La Cour des comptes n'a pas demandé de hausse des effectifs des juridictions financières. Par ailleurs, aucune demande n'émane non plus des CRC pour revenir sur l'organisation du réseau territorial dont elles relèvent.
M. Hussein Bourgi. - Dans les juridictions financières, des tensions risquent de se faire jour en raison de la distorsion des niveaux de rémunération qui pourrait s'aggraver entre, d'une part, les magistrats et, d'autre part, les membres du personnel administratif et technique. Or les premiers ne peuvent travailler sans l'assistance des seconds.
Concernant la CNDA, il importe de lui donner les moyens de bien fonctionner. Certes, des personnes de bonne foi et d'autres de mauvaise foi la saisissent. Plus ses délais de traitement et d'instruction des dossiers puis de rendu des décisions sont courts, moins les reconduites à la frontière des personnes déboutées du droit d'asile présentent de difficultés. Inversement, de longs délais d'attente avant que la Cour ne se prononce éloignent ses décisions de la raison initiale qui justifiait sa saisine. Ses décisions doivent alors prendre en compte les changements intervenus dans la situation, notamment familiale et matrimoniale, du demandeur, ce qui devient vite inextricable. Quelle que soit notre sensibilité politique, nous ne pouvons que reconnaître que cette juridiction gagnerait à être confortée en moyens humains, pour lui permettre de rendre ses décisions dans les délais les plus brefs.

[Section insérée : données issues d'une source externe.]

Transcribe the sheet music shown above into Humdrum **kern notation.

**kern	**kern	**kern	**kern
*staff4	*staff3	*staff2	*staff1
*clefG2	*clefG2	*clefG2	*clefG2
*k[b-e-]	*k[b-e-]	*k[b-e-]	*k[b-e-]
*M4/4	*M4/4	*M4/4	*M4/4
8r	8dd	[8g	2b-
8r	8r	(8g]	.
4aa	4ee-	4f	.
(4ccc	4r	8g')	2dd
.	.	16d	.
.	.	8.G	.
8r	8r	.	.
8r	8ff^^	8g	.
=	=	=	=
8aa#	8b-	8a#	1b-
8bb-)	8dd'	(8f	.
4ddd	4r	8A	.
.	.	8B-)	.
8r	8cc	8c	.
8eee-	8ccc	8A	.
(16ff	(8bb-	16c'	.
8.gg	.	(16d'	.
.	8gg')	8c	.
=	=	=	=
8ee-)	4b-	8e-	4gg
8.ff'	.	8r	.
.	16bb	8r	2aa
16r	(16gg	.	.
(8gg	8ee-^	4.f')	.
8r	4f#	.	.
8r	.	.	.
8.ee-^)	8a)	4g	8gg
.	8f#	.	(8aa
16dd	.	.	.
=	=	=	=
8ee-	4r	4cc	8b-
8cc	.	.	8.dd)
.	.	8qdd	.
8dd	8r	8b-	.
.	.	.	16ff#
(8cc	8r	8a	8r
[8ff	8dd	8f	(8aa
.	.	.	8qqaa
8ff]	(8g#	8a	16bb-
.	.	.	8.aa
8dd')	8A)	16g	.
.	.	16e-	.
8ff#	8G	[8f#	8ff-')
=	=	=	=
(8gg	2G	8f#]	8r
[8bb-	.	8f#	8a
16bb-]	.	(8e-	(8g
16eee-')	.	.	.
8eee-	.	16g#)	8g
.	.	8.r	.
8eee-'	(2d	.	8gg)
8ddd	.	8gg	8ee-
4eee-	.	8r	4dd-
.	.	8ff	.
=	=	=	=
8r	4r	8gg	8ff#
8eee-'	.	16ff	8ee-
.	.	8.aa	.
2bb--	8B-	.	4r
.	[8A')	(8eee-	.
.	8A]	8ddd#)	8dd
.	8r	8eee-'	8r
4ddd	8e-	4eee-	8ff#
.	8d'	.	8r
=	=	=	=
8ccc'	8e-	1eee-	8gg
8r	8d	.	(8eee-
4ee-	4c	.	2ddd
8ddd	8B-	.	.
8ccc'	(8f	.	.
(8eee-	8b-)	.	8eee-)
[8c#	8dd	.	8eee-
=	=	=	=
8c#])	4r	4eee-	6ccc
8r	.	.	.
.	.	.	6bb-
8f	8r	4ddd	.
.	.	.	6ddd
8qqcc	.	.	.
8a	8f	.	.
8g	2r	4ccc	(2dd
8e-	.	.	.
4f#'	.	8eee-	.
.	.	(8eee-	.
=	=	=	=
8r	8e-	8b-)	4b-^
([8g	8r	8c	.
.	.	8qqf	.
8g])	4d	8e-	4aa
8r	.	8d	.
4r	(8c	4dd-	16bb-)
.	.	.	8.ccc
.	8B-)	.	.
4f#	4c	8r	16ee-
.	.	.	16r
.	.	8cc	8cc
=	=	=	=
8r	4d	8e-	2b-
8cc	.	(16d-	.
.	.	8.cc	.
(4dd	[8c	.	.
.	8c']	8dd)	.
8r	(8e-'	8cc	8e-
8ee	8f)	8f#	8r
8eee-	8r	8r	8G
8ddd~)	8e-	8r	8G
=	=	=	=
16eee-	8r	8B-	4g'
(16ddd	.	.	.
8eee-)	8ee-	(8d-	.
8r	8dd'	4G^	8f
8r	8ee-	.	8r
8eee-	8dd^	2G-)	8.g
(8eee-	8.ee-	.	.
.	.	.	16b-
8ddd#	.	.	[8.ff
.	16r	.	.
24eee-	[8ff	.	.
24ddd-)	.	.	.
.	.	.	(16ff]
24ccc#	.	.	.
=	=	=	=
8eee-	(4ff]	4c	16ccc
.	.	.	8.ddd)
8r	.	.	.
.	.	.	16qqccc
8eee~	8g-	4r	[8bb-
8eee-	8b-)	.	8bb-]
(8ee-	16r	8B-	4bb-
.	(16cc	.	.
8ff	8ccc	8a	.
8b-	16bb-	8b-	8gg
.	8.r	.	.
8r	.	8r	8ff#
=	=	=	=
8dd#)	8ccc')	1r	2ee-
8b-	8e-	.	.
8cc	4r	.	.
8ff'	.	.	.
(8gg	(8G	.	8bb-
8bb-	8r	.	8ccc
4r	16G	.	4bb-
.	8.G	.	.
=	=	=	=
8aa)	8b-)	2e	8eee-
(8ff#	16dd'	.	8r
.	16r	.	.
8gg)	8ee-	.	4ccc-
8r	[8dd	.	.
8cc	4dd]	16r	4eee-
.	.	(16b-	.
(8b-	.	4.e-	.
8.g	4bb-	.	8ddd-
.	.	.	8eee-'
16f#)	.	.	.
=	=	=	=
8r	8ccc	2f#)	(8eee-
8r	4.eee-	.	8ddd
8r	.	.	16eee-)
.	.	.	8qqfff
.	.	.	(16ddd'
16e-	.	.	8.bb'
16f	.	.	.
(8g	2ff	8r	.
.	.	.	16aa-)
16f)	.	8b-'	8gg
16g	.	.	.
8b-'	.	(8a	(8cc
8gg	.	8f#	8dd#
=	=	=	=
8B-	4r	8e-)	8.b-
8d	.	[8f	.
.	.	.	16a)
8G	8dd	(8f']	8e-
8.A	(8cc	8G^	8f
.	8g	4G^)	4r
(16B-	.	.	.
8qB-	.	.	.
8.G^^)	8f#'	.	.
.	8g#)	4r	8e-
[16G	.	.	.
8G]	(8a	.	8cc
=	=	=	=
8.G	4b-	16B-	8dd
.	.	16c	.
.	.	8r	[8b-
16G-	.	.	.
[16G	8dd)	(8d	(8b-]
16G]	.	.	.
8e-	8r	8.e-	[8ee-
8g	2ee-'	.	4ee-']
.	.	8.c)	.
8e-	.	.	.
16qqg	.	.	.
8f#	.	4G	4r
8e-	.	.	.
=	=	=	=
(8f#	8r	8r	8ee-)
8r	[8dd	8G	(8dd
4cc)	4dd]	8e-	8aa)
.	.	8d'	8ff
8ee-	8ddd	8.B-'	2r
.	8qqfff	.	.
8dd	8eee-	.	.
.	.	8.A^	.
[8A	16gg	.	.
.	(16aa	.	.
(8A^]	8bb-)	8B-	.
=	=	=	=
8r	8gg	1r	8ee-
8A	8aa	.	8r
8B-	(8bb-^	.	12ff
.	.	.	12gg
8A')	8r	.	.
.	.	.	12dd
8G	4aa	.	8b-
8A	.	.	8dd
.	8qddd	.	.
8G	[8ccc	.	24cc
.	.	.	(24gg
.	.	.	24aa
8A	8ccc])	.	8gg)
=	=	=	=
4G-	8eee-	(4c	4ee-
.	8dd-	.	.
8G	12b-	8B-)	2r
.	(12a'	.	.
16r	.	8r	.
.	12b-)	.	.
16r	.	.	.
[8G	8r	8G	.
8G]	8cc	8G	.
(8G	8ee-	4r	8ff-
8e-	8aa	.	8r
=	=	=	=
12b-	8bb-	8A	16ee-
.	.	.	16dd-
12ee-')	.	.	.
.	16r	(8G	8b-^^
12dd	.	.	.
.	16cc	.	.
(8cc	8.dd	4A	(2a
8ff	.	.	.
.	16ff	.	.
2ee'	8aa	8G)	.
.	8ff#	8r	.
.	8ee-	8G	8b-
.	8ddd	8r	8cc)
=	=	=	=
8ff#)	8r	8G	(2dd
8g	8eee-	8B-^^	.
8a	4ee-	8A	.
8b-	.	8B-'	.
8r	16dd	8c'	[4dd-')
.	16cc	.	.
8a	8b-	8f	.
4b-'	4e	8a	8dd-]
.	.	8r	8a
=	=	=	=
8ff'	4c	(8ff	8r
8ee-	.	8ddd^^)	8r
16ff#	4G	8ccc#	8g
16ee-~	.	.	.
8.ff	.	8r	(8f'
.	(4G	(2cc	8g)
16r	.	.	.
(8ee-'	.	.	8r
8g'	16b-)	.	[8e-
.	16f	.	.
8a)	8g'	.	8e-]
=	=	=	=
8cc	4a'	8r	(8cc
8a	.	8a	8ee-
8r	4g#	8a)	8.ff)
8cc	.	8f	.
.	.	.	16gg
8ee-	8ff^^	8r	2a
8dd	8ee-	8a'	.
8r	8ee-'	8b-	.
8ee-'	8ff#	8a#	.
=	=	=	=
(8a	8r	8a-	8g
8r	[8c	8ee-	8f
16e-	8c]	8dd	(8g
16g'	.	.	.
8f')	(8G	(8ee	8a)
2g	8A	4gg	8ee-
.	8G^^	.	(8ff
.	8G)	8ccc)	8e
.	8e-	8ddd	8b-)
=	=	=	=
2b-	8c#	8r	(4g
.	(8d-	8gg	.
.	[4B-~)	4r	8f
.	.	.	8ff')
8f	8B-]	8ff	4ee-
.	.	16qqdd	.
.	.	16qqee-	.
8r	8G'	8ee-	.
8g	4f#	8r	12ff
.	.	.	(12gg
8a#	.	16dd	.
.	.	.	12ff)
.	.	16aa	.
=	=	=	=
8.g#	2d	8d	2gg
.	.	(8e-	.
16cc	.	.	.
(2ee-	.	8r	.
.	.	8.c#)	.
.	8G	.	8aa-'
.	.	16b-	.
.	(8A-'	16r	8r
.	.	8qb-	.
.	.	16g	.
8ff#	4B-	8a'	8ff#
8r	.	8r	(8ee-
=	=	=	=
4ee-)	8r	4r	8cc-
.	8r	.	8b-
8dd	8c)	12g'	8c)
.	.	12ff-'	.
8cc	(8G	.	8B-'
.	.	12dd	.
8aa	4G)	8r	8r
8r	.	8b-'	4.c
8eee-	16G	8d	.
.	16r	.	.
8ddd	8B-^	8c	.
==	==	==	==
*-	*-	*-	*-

M. Guy Benarroche, rapporteur pour avis. - Ajoutons que personne ne demande le droit d'asile de gaîté de coeur, même s'il peut exister, comme partout, des cas de fraude. On ne saurait donc traiter le droit d'asile uniquement par le biais unique de ceux qui le solliciteraient de manière indue. Notre pays s'honore d'avoir accueilli nombre de personnes qui en ont bénéficié.
La CNDA voit son budget augmenter de 3 millions d'euros pour 2025. La construction de son nouveau siège, à Montreuil, mobilise 100 millions d'euros. Nous savons cependant qu'il sera surdimensionné par rapport aux besoins de la Cour, qui ont été sensiblement réduits en raison de la territorialisation. Celle-ci envisage déjà avec l'État de louer une partie des locaux de Montreuil à d'autres administrations.
L'amendement II-1737 que je vous soumets prévoit la création d'un nouvel indicateur de performances destiné à retracer l'activité des CRC liée à leur nouvelle mission d'évaluation des politiques publiques et d'avis sur les projets d'investissement exceptionnel. Un tel indicateur permettrait d'évaluer l'activité des juridictions financières à la suite du déploiement du plan « JF 2025 ». Nous l'avons retenu, de préférence à d'autres, au terme de plusieurs échanges avec les magistrats financiers et le Premier président Pierre Moscovici.
L'amendement II-1737 est adopté.
La commission émet un avis favorable à l'adoption des crédits des programmes 164 « Cour des comptes et autres juridictions financières » et 165 « Conseil d'État et autres juridictions administratives » de la mission « Conseil et contrôle de l'État », sous réserve de l'adoption de son amendement.